# [Objectives]
1. Reproduce the part of the forum thread on upgrading audio plugins between "## Publius (Oct" and "and greatest features.", inclusive, substituting "deal" for "bargain".
2. Keep going with the forum thread on upgrading audio plugins, adding new text after its last sentence.

# [Source document]
********
I got all of their products with that producer pack promotion at a cheap price, and I haven't even completely figured out what all the different things do, but there seems to be a lot of overlap functionally, so one may be rewarded by reviewing their offerings and only getting one or two products.


----------



## Publius (Oct 6, 2017)

rrichard63 said:


> I think there's a second motive for this strategy. Prices are lowest two or three months before the introduction of the next major version. You get a great bargain and then almost immediately learn that you have to upgrade if you want the latest and greatest features.
> 
> I am in the same situation as Publius. They want more for the upgrade than I paid for the products in the first place. So I'm willing to wait until Ozone 9 is almost ready to upgrade from version 7 to version 8. Likewise for Neutron and RX -- always one major version behind.



Yes, I guess it was perhaps three months ago when I got the bundle. The newer product is always going to come, so I have no regrets, and as I said, I am not even sold on the latest and greatest features being a leap forward--*for my needs*...

Ok, gonna sound like a curmudgeon here, but I just spent some more time at the isotope web site and I am having to work a little too hard to figure out what the difference between the 7 and 8 versions are--a simple text chart of features, perhaps would help. Also, I prefer some sober narration over generic up-temp music during the 'what's new' video. Yes, very curmudgeonly.  It may be my 'feeling' brain that gets me to think about purchases, but my rational mind has a lot (maybe not enough  ) of influence on the decision.

There are three ozone product tiers. The expensive advanced option has a feature called 'use as a plug-in'. I think that means that the components of ozone can be used one at a time in a track rather than an entire ozone where you turn off the stuff you don't want to use. So, for $200 to a first time customer, the middle tier looks pretty good. OTOH, I see waves l3 'multi-maximizer' on sale for $50, so gonna need lots of good features to quadruple the price of an industry standard...
********
# [Material provided]

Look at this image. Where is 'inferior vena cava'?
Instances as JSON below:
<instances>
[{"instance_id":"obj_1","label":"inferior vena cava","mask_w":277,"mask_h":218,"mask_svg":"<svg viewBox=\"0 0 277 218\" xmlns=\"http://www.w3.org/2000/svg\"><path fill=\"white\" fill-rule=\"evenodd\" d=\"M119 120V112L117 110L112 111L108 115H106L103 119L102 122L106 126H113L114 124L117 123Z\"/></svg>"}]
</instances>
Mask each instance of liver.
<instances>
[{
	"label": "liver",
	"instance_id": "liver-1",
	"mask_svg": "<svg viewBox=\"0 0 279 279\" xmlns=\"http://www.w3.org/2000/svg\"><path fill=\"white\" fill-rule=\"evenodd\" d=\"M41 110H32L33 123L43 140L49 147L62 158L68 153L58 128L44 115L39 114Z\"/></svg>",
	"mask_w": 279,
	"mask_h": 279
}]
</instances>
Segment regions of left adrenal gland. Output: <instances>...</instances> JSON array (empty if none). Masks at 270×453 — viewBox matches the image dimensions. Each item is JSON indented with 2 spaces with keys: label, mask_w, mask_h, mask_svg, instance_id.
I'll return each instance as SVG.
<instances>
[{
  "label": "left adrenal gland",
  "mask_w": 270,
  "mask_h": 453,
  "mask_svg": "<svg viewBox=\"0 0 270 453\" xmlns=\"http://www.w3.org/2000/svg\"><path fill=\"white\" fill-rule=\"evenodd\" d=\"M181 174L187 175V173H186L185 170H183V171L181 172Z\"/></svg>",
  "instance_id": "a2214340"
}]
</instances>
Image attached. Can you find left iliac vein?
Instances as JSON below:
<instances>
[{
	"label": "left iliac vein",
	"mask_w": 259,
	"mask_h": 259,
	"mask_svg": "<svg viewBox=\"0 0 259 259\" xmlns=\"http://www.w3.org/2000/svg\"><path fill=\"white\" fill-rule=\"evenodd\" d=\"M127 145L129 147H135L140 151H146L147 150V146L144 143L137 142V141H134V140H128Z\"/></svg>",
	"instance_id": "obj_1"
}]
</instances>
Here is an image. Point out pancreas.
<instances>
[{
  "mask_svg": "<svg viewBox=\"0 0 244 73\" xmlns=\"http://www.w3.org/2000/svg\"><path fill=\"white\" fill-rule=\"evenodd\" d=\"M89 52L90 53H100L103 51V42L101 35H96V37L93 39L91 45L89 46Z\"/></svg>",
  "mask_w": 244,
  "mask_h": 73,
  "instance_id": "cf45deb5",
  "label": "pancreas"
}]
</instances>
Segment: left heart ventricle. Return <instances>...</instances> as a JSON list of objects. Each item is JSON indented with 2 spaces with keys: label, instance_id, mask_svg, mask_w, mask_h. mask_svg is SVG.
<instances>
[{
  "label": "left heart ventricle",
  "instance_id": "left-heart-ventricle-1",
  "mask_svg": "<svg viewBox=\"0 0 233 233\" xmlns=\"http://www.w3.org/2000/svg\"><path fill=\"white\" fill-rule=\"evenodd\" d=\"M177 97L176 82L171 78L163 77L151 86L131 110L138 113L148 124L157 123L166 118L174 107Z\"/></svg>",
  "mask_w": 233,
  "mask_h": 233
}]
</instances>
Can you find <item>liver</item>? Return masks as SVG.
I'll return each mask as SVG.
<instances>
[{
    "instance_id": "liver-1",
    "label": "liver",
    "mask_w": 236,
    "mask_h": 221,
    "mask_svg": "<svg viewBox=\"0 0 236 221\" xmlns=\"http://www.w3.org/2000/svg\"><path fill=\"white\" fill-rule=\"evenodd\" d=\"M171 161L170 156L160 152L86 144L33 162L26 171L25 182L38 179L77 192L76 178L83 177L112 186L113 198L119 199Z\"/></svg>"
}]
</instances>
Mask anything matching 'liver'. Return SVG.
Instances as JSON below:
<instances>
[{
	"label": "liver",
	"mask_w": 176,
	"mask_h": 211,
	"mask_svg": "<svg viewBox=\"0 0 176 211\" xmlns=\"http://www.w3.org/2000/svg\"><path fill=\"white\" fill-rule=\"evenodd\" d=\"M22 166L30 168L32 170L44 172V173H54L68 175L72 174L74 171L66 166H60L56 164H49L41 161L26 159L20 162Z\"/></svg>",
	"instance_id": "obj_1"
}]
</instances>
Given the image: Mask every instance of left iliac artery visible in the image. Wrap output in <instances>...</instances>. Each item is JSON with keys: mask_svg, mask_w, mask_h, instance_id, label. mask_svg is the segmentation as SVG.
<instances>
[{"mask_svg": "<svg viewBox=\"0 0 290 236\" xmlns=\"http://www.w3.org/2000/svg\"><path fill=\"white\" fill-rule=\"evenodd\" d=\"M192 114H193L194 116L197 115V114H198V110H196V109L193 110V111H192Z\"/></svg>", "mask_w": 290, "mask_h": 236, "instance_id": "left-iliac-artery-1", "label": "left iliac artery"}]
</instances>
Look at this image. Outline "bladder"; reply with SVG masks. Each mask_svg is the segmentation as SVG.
********
# [Per-task answers]
1.
## Publius (Oct 6, 2017)

rrichard63 said:


> I think there's a second motive for this strategy. Prices are lowest two or three months before the introduction of the next major version. You get a great deal and then almost immediately learn that you have to upgrade if you want the latest and greatest features.

2.
My take on ozone is that it has a different sort of GUI that takes some getting used to. I think exposes more technical information and options than the waves products, so I found it intimidating at first to use.


----------



## lpuser (Oct 6, 2017)

For those interested, head over to plugindiscounts.com, they are running very interesting offers.


----------



## Mornats (Oct 6, 2017)

lpuser said:


> For those interested, head over to plugindiscounts.com, they are running very interesting offers.



Any idea if this is a reputable site? I always ask if somewhere is selling something cheaper than most other places.


----------



## Vastman (Oct 6, 2017)

These early prices are just absurd. I own everything advanced, all except RX, and they want over 400$ to upgrade? Hell, Neutron isn't even a year old!

Assume these are priced for big wigs /studios so I'll wait for better offers or just move on.. What I have is fine!

In the mean time, just purchased https://www.eventideaudio.com/products/plugins/mastering/elevate-bundle (Elevate) from Eventide a new mastering tool that is amazing for under $80... Izotope better watch its back!


----------



## Publius (Oct 6, 2017)

lpuser said:


> For those interested, head over to plugindiscounts.com, they are running very interesting offers.


FYI--requires you create an account with them to see prices. I see that as a scheme to gather a list of email addresses, and not gonna do it.


----------



## Trusong (Oct 6, 2017)

Looks very good. If only the prices were lower...


----------



## Vastman (Oct 6, 2017)

Publius said:


> FYI--requires you create an account with them to see prices.


Their system SUCKS! My account is littered with offers for things i alreaduy own and NOTHING really rewarding me for buying F'n EVERYTHING except RX...their RX offers have sucked...really a crappy system


----------



## devonmyles (Oct 7, 2017)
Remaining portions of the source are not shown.